Original von bolli
Verstehe ich das dann richtig, dass im Falle einer Zahlungsklage des Versorgers in der Grundversorgung und bei bestehendem Billigkeitseinwand der Kunden \"lediglich\" geprüft wird, ob der Preis bzw. die Preiserhöhungen der Billigkeit entsprechen und wenn dieses nicht der Fall ist, die Klage VOLLSTÄNDIG abgewiesen wird ? (Ausnahme Stufenklage)
Konkreter: Ergibt ein eingeholtes Sachverständigengutachten, dass der Versorger einen um 50% zu hohen Preis gefordert hat, wird die Zahlungsklage KOMPLETT abgewiesen und die Prozesskosten auf den Versorger abgewälzt.

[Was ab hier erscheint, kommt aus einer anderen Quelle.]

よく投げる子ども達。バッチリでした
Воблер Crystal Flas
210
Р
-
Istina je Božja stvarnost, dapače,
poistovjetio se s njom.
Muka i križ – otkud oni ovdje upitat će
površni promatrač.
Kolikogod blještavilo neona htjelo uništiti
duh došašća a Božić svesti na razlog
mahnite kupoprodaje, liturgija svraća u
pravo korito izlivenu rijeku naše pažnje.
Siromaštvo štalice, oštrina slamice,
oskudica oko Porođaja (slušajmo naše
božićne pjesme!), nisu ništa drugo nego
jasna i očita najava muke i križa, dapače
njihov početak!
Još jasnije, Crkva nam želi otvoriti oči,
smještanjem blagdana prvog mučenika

Ja, jedenfalls unter der Voraussetzung, dass nicht unter den sog. Preissockel gekürzt wurde.
Original von bolli
Oder wird dem Versorger dann der Anteil als berechtigt zugesprochen, der noch der Billigkeit entsprochen hätte und werden darauf basierend die Prozesskosten aufgeteilt. Ich war bisher immer von letzterem ausgegangen, denn auch wenn der Versorger keinen entsprechenden Antrag gestellt hat, ist bei der Gutachtenerstellung im Rahmen der Billigkeitsprüfung in der Regel doch wohl die Beurteilung notwendig, welcher Preis denn noch der Billigkeit entsprechen würde.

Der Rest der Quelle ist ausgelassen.